Doctors will decide Wednesday when Mayor Harry Kim will be able to leave the hospital.
Janet Snyder, the mayor’s spokeswoman, said the news was delivered Tuesday morning by Managing Director Wil Okabe, the county’s No. 2 executive and acting mayor, at a briefing for lava emergency workers at Hawaii County Civil Defense headquarters in Hilo.
The mayor has been hospitalized since Saturday after suffering a mild heart attack, officially his sixth.
According to Snyder, Okabe told those assembled this is the longest period of time the mayor has been in the hospital that he can remember.
Snyder said Okabe reiterated the 78-year-old Kim “is doing OK.”

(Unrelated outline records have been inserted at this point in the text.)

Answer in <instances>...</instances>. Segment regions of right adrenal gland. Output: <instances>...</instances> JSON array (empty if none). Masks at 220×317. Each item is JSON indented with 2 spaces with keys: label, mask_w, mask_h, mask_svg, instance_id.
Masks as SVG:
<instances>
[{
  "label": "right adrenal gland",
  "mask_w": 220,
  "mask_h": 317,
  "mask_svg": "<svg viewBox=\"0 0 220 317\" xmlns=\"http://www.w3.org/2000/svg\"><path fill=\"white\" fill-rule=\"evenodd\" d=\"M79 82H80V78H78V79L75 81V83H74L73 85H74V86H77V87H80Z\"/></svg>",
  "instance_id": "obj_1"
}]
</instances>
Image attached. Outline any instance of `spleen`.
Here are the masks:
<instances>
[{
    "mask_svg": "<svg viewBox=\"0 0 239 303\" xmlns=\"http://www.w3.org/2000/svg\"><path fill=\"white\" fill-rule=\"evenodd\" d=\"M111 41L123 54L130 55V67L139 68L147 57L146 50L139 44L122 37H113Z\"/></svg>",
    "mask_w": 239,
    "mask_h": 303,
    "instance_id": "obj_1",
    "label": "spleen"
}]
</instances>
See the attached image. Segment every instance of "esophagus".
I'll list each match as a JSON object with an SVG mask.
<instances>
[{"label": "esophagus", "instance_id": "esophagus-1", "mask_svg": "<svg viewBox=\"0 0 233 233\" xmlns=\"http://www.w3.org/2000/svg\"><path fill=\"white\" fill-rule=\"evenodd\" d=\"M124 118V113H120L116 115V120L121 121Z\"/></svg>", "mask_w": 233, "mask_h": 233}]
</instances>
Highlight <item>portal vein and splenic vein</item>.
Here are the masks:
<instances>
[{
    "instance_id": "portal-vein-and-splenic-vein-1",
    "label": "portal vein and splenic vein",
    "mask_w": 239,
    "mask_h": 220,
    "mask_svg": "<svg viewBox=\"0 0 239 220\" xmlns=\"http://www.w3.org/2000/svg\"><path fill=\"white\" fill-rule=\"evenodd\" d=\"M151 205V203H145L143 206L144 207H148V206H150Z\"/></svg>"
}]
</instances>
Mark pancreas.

According to Snyder, 577 is now the official number of houses destroyed by lava from Kilauea volcano’s lower East Rift Zone eruption, which started on May 3.
Snyder said the official number is the number of homes verified destroyed by reconciling tax maps with aerial surveys, and the official number is what is given to the Federal Emergency Management Agency.
She acknowledged that work of counting homes destroyed is ongoing and will likely go higher.
On June 11, Kim estimated lava has claimed at least 600 and perhaps as many as 700 homes.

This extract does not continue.